Home



‘EXPEDITIOUS’ PREPARATIONS FOR HADZIC TRIAL




Both the prosecution and the defense are busy preparing for Goran Hadzic’s trial, tentatively slated to begin on 16 October 2012. At the third status conference, the parties discussed agreed facts, disclosure and the prosecution’s deadlines for witness and exhibit lists. Hadzic has ‘no complaints’ about his health and the conditions in the detention

Goran Hadzic in the courtroomGoran Hadzic in the courtroom

The third status conference in the case against Goran Hadzic, former prime minister of the Serb Autonomous District of Eastern Slavonia, Baranja and Western Srem and the president of the so-called Republic of Serbian Krajina, focused on ‘expediting’ the preparations for the trial tentatively slated to start on 16 October 2012.

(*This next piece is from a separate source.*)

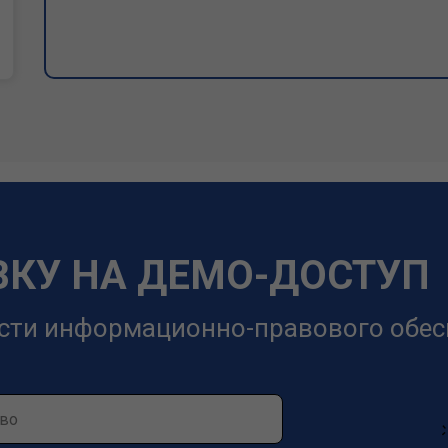
ВКУ НА ДЕМО-ДОСТУП
сти информационно-правового обес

Goran Hadzic is charged in 14 counts with murder, persecution, detention, torture, inhumane treatment, deportation and wanton destruction in Eastern Slavonia from June 1991 to the end of 1993.

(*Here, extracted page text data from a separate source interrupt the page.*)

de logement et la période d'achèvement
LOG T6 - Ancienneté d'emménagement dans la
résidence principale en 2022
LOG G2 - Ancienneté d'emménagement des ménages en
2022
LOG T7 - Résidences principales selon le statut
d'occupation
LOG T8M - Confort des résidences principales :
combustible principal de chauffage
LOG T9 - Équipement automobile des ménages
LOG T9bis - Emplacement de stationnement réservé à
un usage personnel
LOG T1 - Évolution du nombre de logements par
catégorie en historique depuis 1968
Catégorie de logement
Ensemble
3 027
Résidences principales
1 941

As the pre-trial judge Guy Delvoie said, the Trial Chamber has received a joint report of the parties on agreed facts. Judge Delvoie thanked the prosecution and the defense for their efforts in the preparations for the trial. The pre-trial judge set a deadline, 19 June 2012, by which the prosecution is to deliver its witness and exhibit lists and the information about any protection measures it intends to request for its witnesses who have already testified in other cases before the Tribunal. As ordered by the Trial Chamber, the prosecution must submit the witness statements by 26 June 2012.

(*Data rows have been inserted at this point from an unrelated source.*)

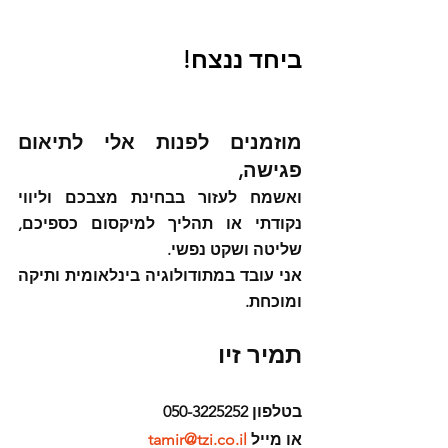
ביחד ננצח!
מוזמנים לפנות אלי לתיאום 
פגישה,
ואשמח לעזור בבחינת מצבכם וליווי 
נקודתי או תהליך למיקסום כספיכם, 
שליטה ושקט נפשי.
אני עובד במתודולוגיה בינלאומית ותיקה 
ומוכחת.
תמיר זיו
בטלפון 050-3225252 
או מייל 
tamir@tzi.co.il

As prosecutor Douglas Stringer reported, the prosecution is currently working on ‘refocusing’ the statements the witnesses had given in other cases to adapt them for the Hadzic case. After this is finalized, the prosecution will decide which witnesses will testify viva voce and where it will use the transcripts of the witnesses’ previous evidence and statements.

The prosecutor also said that the disclosure process was underway, but the progress was slow because ‘hundreds of thousands of documents have to be inspected by hand’. The prosecution estimated that the potentially exculpatory material could be disclosed to the defense by 26 June 2012. Prosecutor Stringer said he was trying to obtain permission to use a series of documents. The pre-trial judge said this is ‘important and urgent if the trial is to start sometime in October’. The defense didn’t raise any issues.

When the judge asked him about his mental and physical health and the conditions in detention, Hadzic said ‘I have no complaints’.

The next status conference will be held on 13 September 2012.